Orbital and sea-level changes regulate the iron-associated sediment supplies from Papua New Guinea to the equatorial Pacific

Abstract

Iron (Fe) supplied to the equatorial Pacific are thought to play a critical role in marine biogeochemical cycle and the related air–sea CO2 flux. Previous studies have shown that Papua New Guinea (PNG) is a major Fe contributor for the western equatorial Pacific. However, key issues of this Fe supply including the exact sources, transport processes and distribution range remain unclear, especially its long-term variability associated with hydroclimatic and paleoceanographic changes. Using a set of cores collected offshore the northern PNG and from the Ontong-Java Plateau (OJP), shown to situate along the pathway of Fe delivery by undercurrents, here we compile high-resolution records to explore how the Fe-associated sediment supplies varied and distributed on orbital time-scale during the past 400 ka. The chronologic frameworks of these cores are established by using 14C datings and stratigraphic correlations of foraminiferal δ18O records and carbonate contents. The sedimentary Fe and clay-mineral smectite in the offshore-PNG sites show a prominent precession cycle, in phase with the March insolation change at 5°S. Such precessional predominance suggests the control of local precipitation and river runoff on the offshore deposition of the Fe-associated sediment. For the OJP sites the proxies derived from terrigenous detrital component give a spectral pattern, however, prevailed by ∼100-ka cycle with secondary precessional highs.
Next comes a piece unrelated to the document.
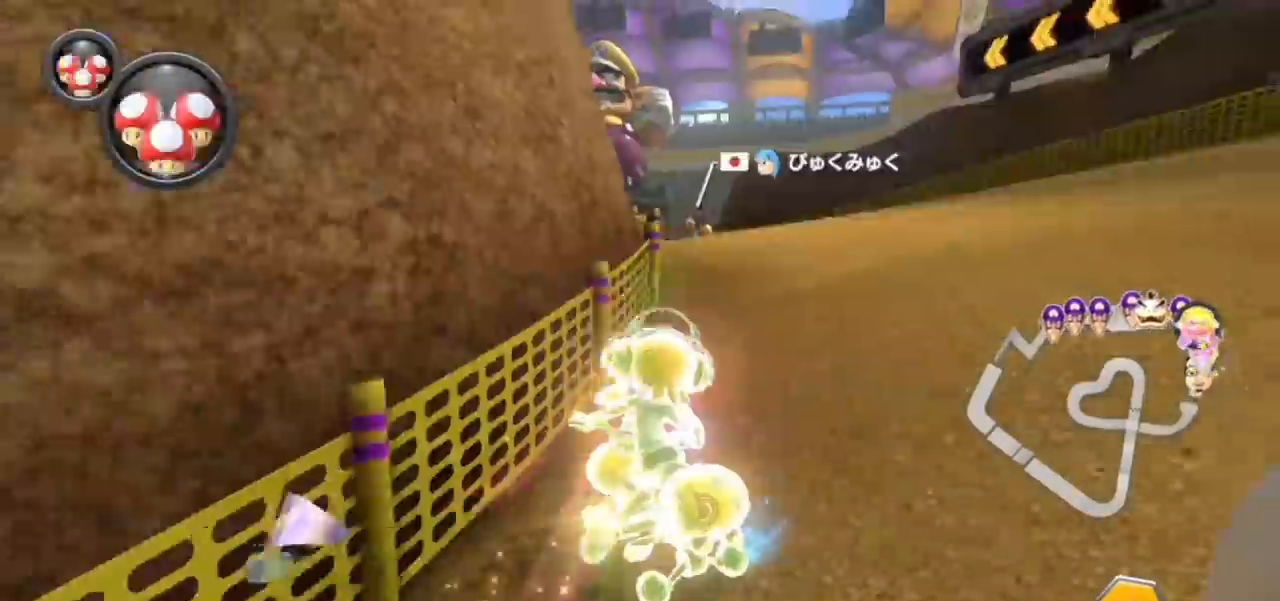
{"buttons": ["A", "L1", "R1"], "left_stick": "right", "events": [[467, "L1", "down"]]}
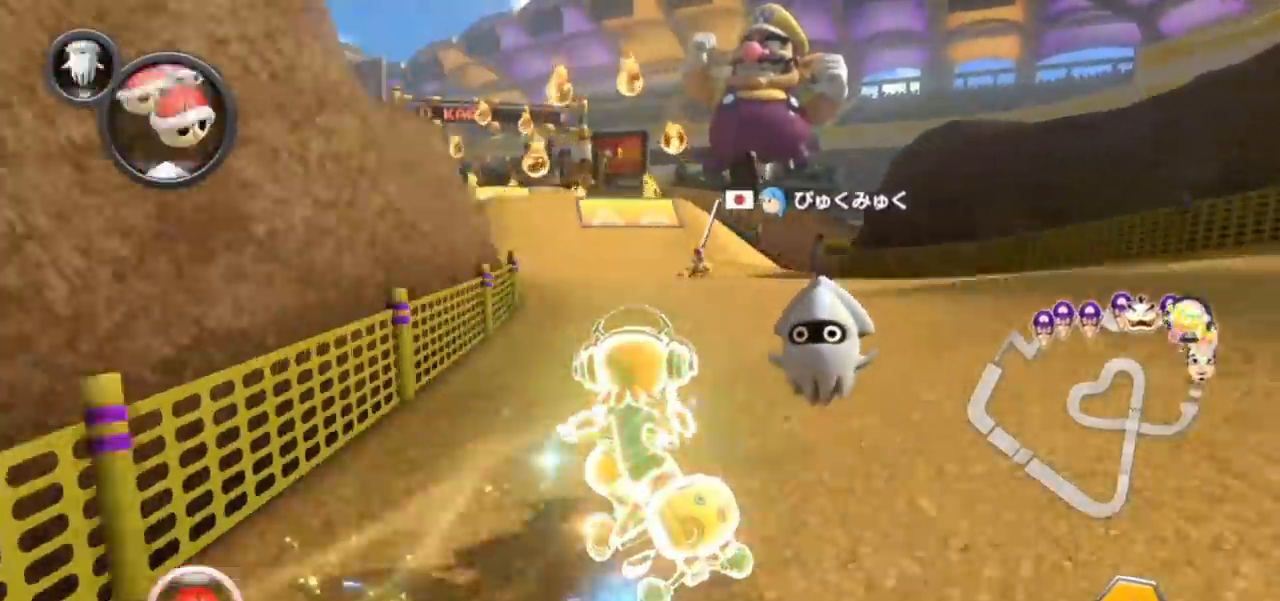
{"buttons": ["A", "R1"], "left_stick": "right", "events": [[67, "L1", "up"], [133, "left_stick", "up-left"], [217, "left_stick", "right"]]}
The significant 100-ka cycle can best be attributed to glacial–interglacial changes in oceanic transports, likely caused by sea-level regulated variability in the strength and/or route of the coastal undercurrents off PNG. This variability may have influenced the long-distance transport of Fe-rich particulates from the PNG to the OJP, and further eastwards via the Equatorial Undercurrent.